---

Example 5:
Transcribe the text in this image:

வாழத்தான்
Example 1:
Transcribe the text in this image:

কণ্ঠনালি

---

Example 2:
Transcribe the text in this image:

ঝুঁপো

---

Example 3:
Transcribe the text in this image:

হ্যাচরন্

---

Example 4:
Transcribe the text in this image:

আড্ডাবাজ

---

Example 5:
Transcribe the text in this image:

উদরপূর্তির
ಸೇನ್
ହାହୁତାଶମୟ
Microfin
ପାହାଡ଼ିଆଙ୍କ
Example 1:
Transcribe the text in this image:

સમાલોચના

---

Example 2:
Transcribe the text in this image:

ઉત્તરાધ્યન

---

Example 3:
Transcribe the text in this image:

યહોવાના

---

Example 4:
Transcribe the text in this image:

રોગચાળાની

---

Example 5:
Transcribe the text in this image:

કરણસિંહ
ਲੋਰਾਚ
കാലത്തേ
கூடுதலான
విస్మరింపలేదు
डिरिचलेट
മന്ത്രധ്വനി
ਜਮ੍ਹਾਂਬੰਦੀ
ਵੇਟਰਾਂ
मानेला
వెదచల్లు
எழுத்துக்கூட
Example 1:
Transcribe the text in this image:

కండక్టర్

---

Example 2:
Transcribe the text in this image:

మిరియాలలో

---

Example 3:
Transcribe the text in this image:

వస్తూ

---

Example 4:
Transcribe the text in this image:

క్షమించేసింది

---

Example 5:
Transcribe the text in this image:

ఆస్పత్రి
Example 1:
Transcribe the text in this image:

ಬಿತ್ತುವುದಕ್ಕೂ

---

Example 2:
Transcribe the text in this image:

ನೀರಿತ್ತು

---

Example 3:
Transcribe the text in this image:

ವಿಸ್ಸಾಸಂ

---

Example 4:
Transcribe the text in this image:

┄┄┄┄┄┄

=== TASK GOAL ===
Return the material exactly as it was provided.

=== OUTPUT ===
---

Example 5:
Transcribe the text in this image:

வாழத்தான்
Example 1:
Transcribe the text in this image:

কণ্ঠনালি

---

Example 2:
Transcribe the text in this image:

ঝুঁপো

---

Example 3:
Transcribe the text in this image:

হ্যাচরন্

---

Example 4:
Transcribe the text in this image:

আড্ডাবাজ

---

Example 5:
Transcribe the text in this image:

উদরপূর্তির
ಸೇನ್
ହାହୁତାଶମୟ
Microfin
ପାହାଡ଼ିଆଙ୍କ
Example 1:
Transcribe the text in this image:

સમાલોચના

---

Example 2:
Transcribe the text in this image:

ઉત્તરાધ્યન

---

Example 3:
Transcribe the text in this image:

યહોવાના

---

Example 4:
Transcribe the text in this image:

રોગચાળાની

---

Example 5:
Transcribe the text in this image:

કરણસિંહ
ਲੋਰਾਚ
കാലത്തേ
கூடுதலான
విస్మరింపలేదు
डिरिचलेट
മന്ത്രധ്വനി
ਜਮ੍ਹਾਂਬੰਦੀ
ਵੇਟਰਾਂ
मानेला
వెదచల్లు
எழுத்துக்கூட
Example 1:
Transcribe the text in this image:

కండక్టర్

---

Example 2:
Transcribe the text in this image:

మిరియాలలో

---

Example 3:
Transcribe the text in this image:

వస్తూ

---

Example 4:
Transcribe the text in this image:

క్షమించేసింది

---

Example 5:
Transcribe the text in this image:

ఆస్పత్రి
Example 1:
Transcribe the text in this image:

ಬಿತ್ತುವುದಕ್ಕೂ

---

Example 2:
Transcribe the text in this image:

ನೀರಿತ್ತು

---

Example 3:
Transcribe the text in this image:

ವಿಸ್ಸಾಸಂ

---

Example 4:
Transcribe the text in this image:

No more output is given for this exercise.